According to the National Drought Monitor, drought covers 55.45% of the contiguous U.S., which is down marginally from 56.18% last week and down dramatically from 76.16 a year ago. Moisture from the intense Thanksgiving week storms helped to alleviate dryness in the East while cool temperatures kept drought conditions from intensifying over most of the contiguous U.S.
For the Midwest and Central and Northern Plains the monitor notes the area remained status quo for the week. Moderate to cool temperatures and areas of frozen soil led to no change in the drought depiction in the region.
For the Southern Plains and into the South the monitor states beneficial rains fell from eastern Texas, through southern Louisiana, and into Mississippi. Areas of Abnormal Dryness (D0) were alleviated in those areas. The lack of precipitation in other parts of Texas led to an expansion of Extreme (D3) and Severe Drought (D2) in the Panhandle and Severe (D2) and moderate Drought (D1) in the southern part of the state. Despite other parts of the region receiving little precipitation, drought status did not change. Cool temperatures helped mitigate impacts from the lack of precipitation.
In the West, the monitor states abnormal dryness (D0) expanded in the northern Cascade Mountains in Oregon and Washington as well as on the Oregon Coast. These areas have missed most of the recent precipitation that has fallen around the Northwest and have significant deficits for the year. The rest of the West remains unchanged this week.
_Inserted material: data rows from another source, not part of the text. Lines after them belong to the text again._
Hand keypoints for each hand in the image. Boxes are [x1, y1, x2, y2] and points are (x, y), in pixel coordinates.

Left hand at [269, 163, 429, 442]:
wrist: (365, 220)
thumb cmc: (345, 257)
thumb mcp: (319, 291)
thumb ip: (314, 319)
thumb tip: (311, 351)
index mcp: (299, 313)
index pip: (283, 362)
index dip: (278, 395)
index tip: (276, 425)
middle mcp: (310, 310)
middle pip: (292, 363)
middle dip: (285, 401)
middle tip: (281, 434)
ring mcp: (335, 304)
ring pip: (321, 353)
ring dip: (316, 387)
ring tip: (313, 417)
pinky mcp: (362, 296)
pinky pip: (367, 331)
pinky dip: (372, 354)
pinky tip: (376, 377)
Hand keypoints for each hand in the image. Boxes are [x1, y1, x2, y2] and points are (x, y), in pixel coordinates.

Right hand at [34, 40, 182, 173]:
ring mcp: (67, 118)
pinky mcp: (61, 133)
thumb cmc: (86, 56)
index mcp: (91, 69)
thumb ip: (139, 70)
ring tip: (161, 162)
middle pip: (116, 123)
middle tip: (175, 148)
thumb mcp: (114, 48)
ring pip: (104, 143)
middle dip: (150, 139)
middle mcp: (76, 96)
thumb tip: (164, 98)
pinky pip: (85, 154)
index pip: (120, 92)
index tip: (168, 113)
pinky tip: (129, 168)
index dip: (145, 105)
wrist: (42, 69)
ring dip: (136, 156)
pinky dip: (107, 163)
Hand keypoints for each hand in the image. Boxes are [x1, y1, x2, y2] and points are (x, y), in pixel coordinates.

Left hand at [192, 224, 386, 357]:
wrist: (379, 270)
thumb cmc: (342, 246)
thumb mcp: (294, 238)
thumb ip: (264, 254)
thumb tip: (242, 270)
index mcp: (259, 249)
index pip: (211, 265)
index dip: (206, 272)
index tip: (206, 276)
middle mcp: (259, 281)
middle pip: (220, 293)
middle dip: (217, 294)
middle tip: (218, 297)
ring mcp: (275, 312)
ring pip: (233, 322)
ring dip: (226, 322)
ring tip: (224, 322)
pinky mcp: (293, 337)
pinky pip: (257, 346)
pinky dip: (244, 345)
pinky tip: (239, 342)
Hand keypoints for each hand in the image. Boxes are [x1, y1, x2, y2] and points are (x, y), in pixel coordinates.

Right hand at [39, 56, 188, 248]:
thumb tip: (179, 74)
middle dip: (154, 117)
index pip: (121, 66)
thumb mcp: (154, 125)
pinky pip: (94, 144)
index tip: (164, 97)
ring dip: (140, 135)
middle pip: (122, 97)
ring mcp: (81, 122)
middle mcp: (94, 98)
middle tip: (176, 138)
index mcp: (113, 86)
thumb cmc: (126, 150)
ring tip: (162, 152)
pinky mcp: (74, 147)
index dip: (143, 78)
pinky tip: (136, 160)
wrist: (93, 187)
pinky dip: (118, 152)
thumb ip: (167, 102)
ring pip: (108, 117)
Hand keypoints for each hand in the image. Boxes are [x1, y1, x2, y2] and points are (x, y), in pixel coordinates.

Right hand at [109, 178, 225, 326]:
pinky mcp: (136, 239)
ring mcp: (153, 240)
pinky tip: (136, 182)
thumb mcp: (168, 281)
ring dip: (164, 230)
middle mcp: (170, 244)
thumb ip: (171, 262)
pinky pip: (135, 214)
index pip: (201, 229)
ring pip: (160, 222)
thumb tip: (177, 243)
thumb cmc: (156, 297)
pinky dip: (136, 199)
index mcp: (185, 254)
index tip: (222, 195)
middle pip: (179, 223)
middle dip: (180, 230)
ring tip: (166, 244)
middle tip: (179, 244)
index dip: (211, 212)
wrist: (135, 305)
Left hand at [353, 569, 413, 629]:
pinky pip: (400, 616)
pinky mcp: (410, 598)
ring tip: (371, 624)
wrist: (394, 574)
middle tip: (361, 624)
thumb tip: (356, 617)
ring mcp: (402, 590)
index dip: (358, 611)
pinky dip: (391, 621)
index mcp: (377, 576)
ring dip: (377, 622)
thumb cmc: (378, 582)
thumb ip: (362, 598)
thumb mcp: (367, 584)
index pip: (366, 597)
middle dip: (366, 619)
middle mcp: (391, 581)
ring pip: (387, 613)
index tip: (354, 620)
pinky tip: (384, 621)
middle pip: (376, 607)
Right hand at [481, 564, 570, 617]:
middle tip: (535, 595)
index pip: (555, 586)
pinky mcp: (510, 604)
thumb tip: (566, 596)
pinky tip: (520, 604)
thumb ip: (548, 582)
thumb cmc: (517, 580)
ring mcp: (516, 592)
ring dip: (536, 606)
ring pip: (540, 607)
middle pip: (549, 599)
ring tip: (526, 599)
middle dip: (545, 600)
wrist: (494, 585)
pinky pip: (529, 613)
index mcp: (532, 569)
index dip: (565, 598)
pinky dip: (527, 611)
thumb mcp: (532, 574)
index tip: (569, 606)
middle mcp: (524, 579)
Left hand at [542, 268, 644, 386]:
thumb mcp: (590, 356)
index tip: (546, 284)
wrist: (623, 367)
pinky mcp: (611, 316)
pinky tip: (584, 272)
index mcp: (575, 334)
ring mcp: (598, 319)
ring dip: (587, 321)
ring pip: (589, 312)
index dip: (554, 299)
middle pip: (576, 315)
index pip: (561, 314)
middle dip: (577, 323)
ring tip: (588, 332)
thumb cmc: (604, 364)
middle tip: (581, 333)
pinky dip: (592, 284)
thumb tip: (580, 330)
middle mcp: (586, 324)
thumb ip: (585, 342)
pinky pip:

In its seven-day outlook, the monitor says during the Dec. 5-9, 2013 time period, precipitation is forecast along much of the eastern U.S., from the Southern Plains extending into New England. An above normal chance of precipitation is also present across areas of the West, particularly in the Southwest. Temperatures are expected to be below-normal across the country, with the exception of the East Coast during this time. For the ensuing 5 days (December 10-14, 2013), the odds favor above-normal temperatures in the Southeast. Normal to below-normal temperatures are favored across the rest of the contiguous U.S. Above-normal precipitation is likely across most of the eastern third of the country, from the Pacific coast, through the Rockies and into the northern Plains. The eastern Southwest and the Central and Southern Plains, as well as the southwestern Midwest and southern Alaska are likely to see below-normal precipitation.